En la oscuridad de la noche, tras algunas vueltas, llegamos por fin al vertedero. Entramos en un escenario lunar iluminado por grandes focos. Al fondo, se veía algo parecido a una piscina inmensa, donde los camiones descargaban la basura. Ésta iba bajando por un agujero que tenía en el fondo y, salía a unas cintas transportadoras, concretamente dos. Al final de ellas, y en otra sala a la que se accedía bajando unas escaleras metálicas, había sendos hombres metidos en escafandras, ocupados en ir seleccionando, tranquilamente, la basura. Atravesando la cortina de humo, provocada por el hedor de la inmundicia, los muchachos se acercaron a ellos.
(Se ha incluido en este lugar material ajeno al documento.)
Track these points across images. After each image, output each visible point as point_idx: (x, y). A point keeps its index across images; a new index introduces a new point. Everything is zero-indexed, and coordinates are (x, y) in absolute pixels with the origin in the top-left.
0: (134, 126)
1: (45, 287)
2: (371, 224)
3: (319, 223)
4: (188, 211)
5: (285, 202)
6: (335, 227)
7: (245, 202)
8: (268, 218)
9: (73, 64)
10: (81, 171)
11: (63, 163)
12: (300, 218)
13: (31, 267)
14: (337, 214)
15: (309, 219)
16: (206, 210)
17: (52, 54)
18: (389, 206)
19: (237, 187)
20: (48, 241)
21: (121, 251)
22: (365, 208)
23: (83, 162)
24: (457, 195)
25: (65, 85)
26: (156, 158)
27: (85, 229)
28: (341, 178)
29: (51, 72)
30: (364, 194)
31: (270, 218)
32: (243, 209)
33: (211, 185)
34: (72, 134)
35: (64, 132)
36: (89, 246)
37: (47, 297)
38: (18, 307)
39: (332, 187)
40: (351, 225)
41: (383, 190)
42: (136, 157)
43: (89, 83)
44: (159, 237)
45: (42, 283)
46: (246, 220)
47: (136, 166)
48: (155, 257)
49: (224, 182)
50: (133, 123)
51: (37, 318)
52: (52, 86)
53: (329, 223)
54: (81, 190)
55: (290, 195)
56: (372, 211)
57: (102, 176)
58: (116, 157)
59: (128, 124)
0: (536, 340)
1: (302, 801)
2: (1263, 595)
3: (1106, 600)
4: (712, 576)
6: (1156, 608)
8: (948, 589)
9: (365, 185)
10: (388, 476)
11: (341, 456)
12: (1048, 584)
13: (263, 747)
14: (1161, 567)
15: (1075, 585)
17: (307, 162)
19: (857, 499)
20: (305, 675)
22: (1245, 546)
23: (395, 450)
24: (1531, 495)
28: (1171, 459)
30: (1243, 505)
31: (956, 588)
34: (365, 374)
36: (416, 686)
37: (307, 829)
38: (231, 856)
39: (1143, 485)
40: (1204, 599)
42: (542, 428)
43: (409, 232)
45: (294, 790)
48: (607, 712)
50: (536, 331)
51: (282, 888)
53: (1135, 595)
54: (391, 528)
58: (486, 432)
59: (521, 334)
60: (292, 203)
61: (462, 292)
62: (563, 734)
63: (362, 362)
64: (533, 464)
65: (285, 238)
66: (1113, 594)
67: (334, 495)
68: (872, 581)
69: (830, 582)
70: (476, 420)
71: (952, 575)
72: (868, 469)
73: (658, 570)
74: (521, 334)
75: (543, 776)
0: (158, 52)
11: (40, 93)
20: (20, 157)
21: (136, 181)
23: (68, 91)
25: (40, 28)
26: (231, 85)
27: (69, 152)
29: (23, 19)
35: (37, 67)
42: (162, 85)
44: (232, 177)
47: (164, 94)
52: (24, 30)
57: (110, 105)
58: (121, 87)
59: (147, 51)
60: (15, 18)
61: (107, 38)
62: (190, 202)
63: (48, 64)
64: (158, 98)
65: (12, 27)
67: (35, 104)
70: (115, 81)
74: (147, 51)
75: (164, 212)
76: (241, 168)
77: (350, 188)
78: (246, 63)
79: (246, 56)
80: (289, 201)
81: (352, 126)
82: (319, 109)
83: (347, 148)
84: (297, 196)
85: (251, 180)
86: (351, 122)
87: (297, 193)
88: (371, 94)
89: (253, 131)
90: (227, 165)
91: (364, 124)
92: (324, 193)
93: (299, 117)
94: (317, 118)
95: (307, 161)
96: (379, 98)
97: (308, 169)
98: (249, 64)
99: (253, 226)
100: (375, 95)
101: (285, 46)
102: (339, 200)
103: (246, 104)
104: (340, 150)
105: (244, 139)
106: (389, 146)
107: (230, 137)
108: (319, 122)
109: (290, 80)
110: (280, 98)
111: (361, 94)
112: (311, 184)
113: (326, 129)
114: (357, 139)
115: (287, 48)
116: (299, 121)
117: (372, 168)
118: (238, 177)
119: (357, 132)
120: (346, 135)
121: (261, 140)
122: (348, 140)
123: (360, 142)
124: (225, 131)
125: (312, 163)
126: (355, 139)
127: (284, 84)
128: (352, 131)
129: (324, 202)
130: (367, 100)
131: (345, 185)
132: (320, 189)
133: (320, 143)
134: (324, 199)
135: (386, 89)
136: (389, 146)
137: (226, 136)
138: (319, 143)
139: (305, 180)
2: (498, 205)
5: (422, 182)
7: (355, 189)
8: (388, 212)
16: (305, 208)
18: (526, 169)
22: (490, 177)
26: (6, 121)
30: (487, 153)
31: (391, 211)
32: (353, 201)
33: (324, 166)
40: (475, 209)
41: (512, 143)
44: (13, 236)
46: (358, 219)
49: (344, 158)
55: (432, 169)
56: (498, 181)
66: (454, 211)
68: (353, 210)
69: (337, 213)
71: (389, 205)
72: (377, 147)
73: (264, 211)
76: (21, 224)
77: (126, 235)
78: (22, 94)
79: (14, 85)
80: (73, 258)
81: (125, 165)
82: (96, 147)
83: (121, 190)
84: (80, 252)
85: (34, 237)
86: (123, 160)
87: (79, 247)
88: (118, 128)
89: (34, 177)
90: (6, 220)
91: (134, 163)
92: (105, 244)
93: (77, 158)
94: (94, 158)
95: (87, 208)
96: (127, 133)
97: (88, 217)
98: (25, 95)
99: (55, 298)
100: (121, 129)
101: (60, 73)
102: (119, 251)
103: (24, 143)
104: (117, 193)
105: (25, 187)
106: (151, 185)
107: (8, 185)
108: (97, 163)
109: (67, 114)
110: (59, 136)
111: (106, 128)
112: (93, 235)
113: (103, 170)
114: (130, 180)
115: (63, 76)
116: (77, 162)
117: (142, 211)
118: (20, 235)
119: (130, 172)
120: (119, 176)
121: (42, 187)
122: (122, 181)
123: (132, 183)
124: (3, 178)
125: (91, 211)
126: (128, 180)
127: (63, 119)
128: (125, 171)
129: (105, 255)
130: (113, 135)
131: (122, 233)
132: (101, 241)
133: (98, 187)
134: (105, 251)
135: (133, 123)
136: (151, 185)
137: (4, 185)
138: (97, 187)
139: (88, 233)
En el preciso momento en que Jose preguntaba a una atónita escafandra algo sobre unos hierros de reposapiés de una silla de ruedas, ¡apareció uno, avanzando, hacia él, sobre la cinta!.

- ¡Míralo! -gritó Jose.

- ¡Mira el otro! -gritó seguidamente su amigo-. ¡A la izquierda!.

Acabamos la noche a las 6 de la mañana en el bar, al que originariamente íbamos a ir. Un descendiente de Luis Rosales, (coetáneo de Lorca), al ser uno de los pocos parroquianos que quedaban, fue el electo absorbente del entusiasmo, emitido con el reporte de nuestra aventura. En el transcurso de la cual, al seguir la intuición generada por mis pies, llegamos incluso a perdernos en la tranquilidad de un pequeño pueblo persiguiendo camiones de basura.